Guy admits she herself has misguidedly applied for funding for big technology projects. “It was such a relief when I didn’t get it, because I didn’t really want to do the project anyway.” It’s a laughably familiar scenario for many artists.
So what’s the real source of this continuing fascination for dance and movement expressed through media? It’s a relationship that began with 19th-century cultural pioneers such as the Lumière brothers, Georges Méliès, Thomas Edison and Eadweard Muybridge. Their early explorations of movement, photography and cinema set the tone for a century of experimentation. In the opening years of the 20th century, hand-painted films of dancer Loie Fuller demonstrated that light, movement and colour could be combined to create substantial choreographic impact. These early experiments were popular with the public, who loved watching movement on screen.

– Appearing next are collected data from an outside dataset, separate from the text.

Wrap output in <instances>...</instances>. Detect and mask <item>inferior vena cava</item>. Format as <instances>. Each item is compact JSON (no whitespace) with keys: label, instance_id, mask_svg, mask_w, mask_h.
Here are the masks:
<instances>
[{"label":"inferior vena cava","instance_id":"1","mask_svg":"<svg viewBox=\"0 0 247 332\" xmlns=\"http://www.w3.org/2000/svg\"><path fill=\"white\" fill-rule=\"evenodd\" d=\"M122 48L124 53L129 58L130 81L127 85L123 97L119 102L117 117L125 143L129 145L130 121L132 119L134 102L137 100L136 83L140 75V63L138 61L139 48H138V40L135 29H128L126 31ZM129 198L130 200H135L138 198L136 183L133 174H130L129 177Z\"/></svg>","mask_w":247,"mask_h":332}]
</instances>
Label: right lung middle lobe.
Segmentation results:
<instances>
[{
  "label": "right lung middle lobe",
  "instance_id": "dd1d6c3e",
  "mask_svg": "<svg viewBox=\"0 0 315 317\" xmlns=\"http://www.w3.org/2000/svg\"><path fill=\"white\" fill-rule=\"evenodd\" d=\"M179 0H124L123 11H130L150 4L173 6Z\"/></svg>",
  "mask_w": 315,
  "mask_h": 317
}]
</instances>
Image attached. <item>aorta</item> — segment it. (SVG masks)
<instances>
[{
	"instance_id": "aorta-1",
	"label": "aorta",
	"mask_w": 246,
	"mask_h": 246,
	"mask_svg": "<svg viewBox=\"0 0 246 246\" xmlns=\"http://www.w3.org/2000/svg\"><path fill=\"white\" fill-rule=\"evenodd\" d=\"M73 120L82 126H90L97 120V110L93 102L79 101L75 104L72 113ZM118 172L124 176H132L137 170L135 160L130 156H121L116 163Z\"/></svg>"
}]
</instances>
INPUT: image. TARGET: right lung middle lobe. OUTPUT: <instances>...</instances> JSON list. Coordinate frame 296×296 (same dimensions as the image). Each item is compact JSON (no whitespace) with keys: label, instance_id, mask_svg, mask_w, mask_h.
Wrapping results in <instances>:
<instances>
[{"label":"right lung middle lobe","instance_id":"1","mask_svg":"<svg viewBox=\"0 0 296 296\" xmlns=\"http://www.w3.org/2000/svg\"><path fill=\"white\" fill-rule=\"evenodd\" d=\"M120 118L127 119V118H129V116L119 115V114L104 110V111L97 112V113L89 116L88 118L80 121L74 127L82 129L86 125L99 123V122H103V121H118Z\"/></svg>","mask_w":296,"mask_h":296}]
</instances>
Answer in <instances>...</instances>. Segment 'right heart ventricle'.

So were the later iterations of dance on screen in the ’30s, ’40s and ’50s — in musical numbers featuring Gene Kelly, Fred Astaire and Ginger Rogers, and the Nicholas Brothers, as well as films by Busby Berkeley. The mainstream appeal remains to this day with reality and competition television shows like So You Think You Can Dance, and feature films showcasing the world of dance, such as Black Swan and the Step Up franchise.
Strip away the gloss of sexy new technologies and the feel-good populism and we discover the unchanging heart of the matter is still choreography, still the moving body, ever a universally relatable concept.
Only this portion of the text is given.